Del fariseísmo de ´primera velocidad´ todos tenemos experiencia cotidiana: es la religión convertida en fachada y aspaviento, la sal que se vuelve sosa, el «profesionalismo de la religión» que decía Thibon: es un mal que prospera sobre todo en circunstancias en las que la fe obtiene un reconocimiento social; y en donde, a la vez que una multitud de no creyentes impostan ciertos gestos externos de afectada religiosidad o rutinario clericalismo, unos cuantos avispados aprovechan para sacar tajada y hacer negocio. En épocas como la nuestra, en las que la religión deja de tener el reconocimiento social de antaño, este fariseísmo de ´primera velocidad´ tiende a desaparecer, aunque conserva su radio de acción de puertas adentro; en cambio, el fariseísmo de ´segunda velocidad´, el más terrible y odioso, se desarrolla con una pujanza voraz y busca las estructuras de poder de la Iglesia, haciéndose a veces, incluso, con las varas de mando.
Ya no tiene nada que ver con la hipocresía untuosa, con la santurronería adulona, con la ambicioncilla o intrigilla clericaloide (aunque, desde luego, las incluye), sino que se regodea en la perfidia y en el crimen, en la persecución inquisitorial del justo y en la traición de la verdadera fe, de la que el fariseo se presenta paradójicamente como su cumplidor más celoso.
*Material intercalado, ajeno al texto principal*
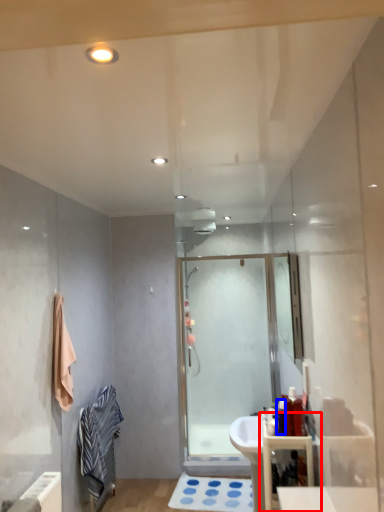
Question: Which point is further to the camera, bathroom cabinet (highlighted by a red box) or toiletry (highlighted by a blue box)?

Choices:
 (A) bathroom cabinet
 (B) toiletry

Answer: (B)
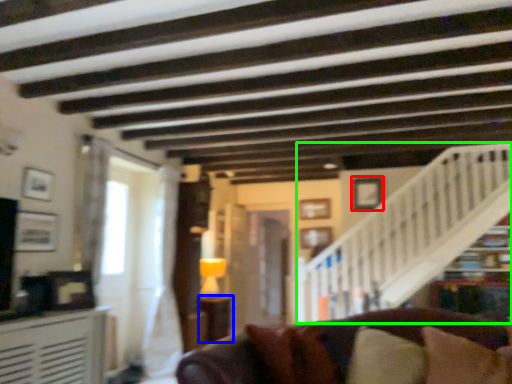
Question: Based on their relative distances, which object is farther from picture frame (highlighted by a red box)? Choose from table (highlighted by a blue box) and stairwell (highlighted by a green box).

Choices:
 (A) table
 (B) stairwell

Answer: (A)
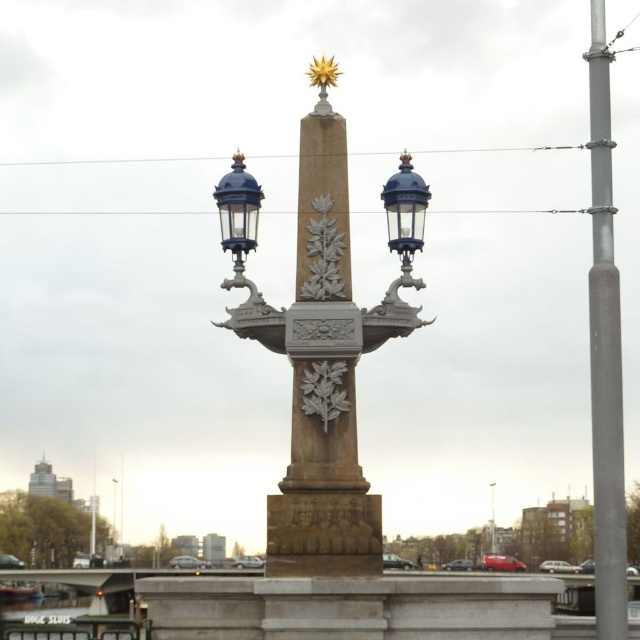
Question: Does stone obelisk at center have a lesser width compared to blue glass lantern at right?

Choices:
 (A) yes
 (B) no

Answer: (B)

Question: Which of these objects is positioned farthest from the stone obelisk at center?

Choices:
 (A) matte blue streetlight at center
 (B) matte gray street light at center
 (C) blue glass lantern at right

Answer: (B)

Question: Which object is the closest to the stone obelisk at center?

Choices:
 (A) matte gray street light at center
 (B) matte blue streetlight at center

Answer: (B)

Question: Based on their relative distances, which object is farther from the matte gray street light at center?

Choices:
 (A) blue glass lantern at right
 (B) stone obelisk at center
 (C) silver metallic pole at right

Answer: (B)

Question: Where is stone obelisk at center located in relation to silver metallic pole at right in the image?

Choices:
 (A) left
 (B) right

Answer: (A)

Question: Is silver metallic pole at right bigger than matte blue streetlight at center?

Choices:
 (A) yes
 (B) no

Answer: (A)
De la actividad de estos fariseos de segunda velocidad no tenemos una experiencia cotidiana visible, puesto que se desenvuelven en lugares donde la fe se torna burocracia y negociado; pero los efectos de su actividad contaminan toda la obra de la Iglesia. Y, cuando uno se topa con uno de estos fariseos, aunque su fe sea robusta como un roble, tiembla como un frágil junco. Es la prueba más dura a la que podemos enfrentarnos.